While Demand Planning is not exactly the same, there are similarities. People think they are smarter than an optimized Statistical Forecast. Why not? People have insights into the intricacies of the market place. They have hunches and feels of what they believe will happen. So, they override the statistical forecast and lose.
There is no edge in Demand Planning as in casinos. But, the same human belief that we can beat the house has us overriding statistical forecasts. What is the house in this case? The base forecast generated by the system. When done right, optimized statistical forecasts minimize errors based on history. History is no guarantee of the future but if there are no fundamental changes in the market place e.g. gas prices going up or down 20%, the near future will behave somewhat like the recent past. No hunch or feel will change that.
It happens all the time. People think they are smarter than the system. They think they can beat the house. Most of the time they do not. Yet, since there is variation, people beat the system often enough to give them the same hope and false sense of security that attracts so many people to casinos. It is truly an amazing psychology.
There are random shocks such as an unprecedented cold or warm spells, like the entire financial system melting down as it did in October of 2008. These shocks may require taking the entire forecast up or down. But these are not so much hunches but rather real intelligence that the near future may follow the seasonal pattern of the past but not at the same level.
What evidence is there for this? New products and special promotional events. There is no history for new products and no relevant history for promotions. So, it is up to humans to predict based on purely hunch, feel, and, oh yeah, market research. Based on our experience, new products have the worst performance relative to forecast. Often the error, or bias, is that we over forecast for new products. We always think they will do better than they do. Who is responsible for the new product forecasts? They come from Marketing and Sales… bless their optimistic hearts. Product managers are the proud parents of the new product and fully expect their children all to grow up to be stars.
So, if we cannot really beat a well optimized and managed statistical forecast for base business, why do we spend so much time and energy on them? We see no reason. Prepare the system properly, have sound data management, accurate Bills of Materials, and such. Then let the system you invested millions of dollars do its job. Worry about new products, promos, and trying interpret random shocks when they came. This is what human beings do best synthesize disparate sources of different kinds of information. We just should overdo it i.e. do it all the time. We can maintain this important role until Artificial Intelligence is made available in standard ERPs.
There is a certain special class of human that can even muck (technical term) it more than our Sales and Marketing brethren: Senior Management. They can and sometimes do take a very good forecast and know or will or demand that more will be sold. Next thing you know, the forecast is taken up and the MRP system dutifully drives production to create more inventory than you will need.

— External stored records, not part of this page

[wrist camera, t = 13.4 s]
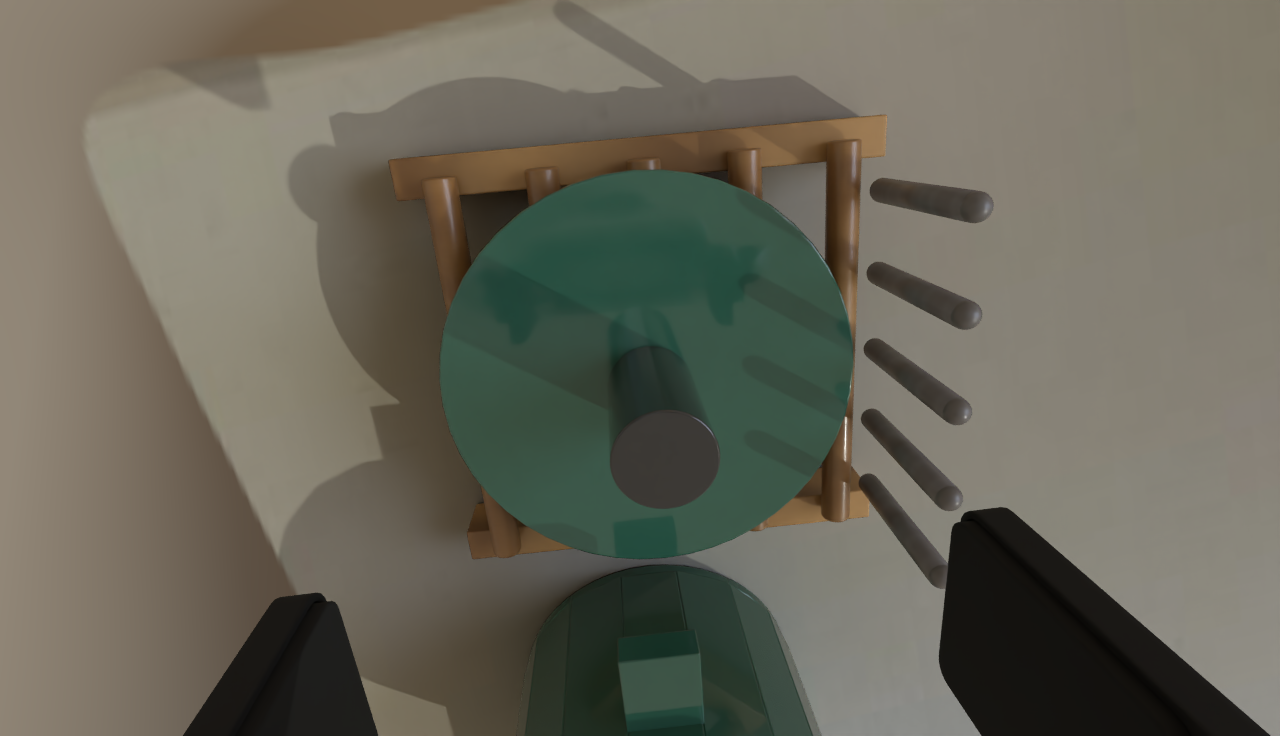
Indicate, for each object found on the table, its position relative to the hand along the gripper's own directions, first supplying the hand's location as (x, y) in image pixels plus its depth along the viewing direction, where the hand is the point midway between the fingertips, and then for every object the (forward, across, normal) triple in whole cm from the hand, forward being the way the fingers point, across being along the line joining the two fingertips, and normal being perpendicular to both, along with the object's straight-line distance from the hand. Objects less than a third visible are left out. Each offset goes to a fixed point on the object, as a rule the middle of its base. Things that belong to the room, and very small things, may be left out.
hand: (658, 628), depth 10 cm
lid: (+11, -1, 0) cm, 11 cm away
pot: (+14, 0, +16) cm, 21 cm away
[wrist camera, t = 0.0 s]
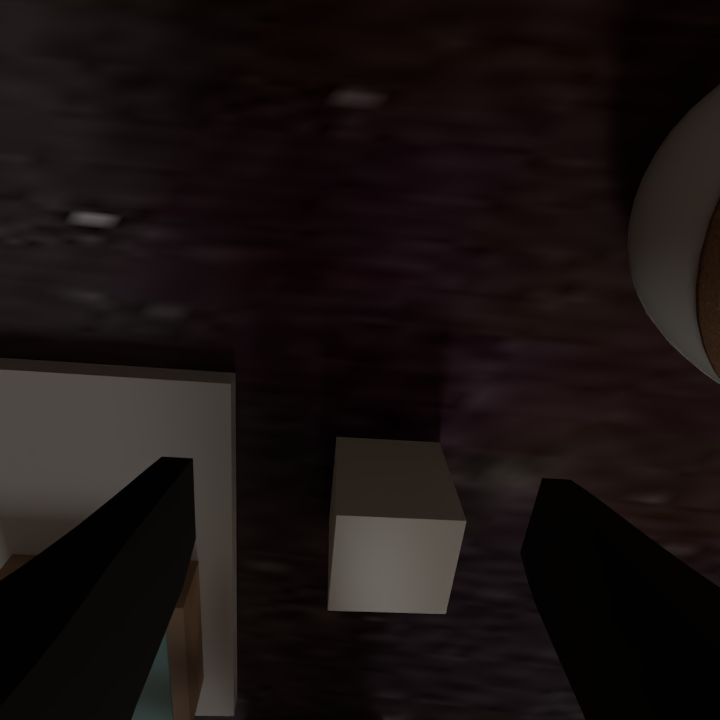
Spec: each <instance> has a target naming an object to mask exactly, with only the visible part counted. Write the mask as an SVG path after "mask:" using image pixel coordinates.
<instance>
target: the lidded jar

A division of one company we know very well, did it right. This CPG company went to a fixed thirteen week moving average for all existing products. This was their base forecast, pure and simple. No one could touch the forecast. People only forecast promotions and new products. It wasn’t yet called S&OP back then, but the planning meetings were dramatically curtailed. In combination with a move to pull systems, this process worked very well. This division went from 8 to 12 inventory turns. Inventory shifted from being heavy on finished goods to being heavier on raw and pack materials. This forecast scheme was not even optimal and it was better than the forecast and human intelligence method that was being used. It lasted until a more “intelligent” management team that just didn’t took over and returned to more traditional methods.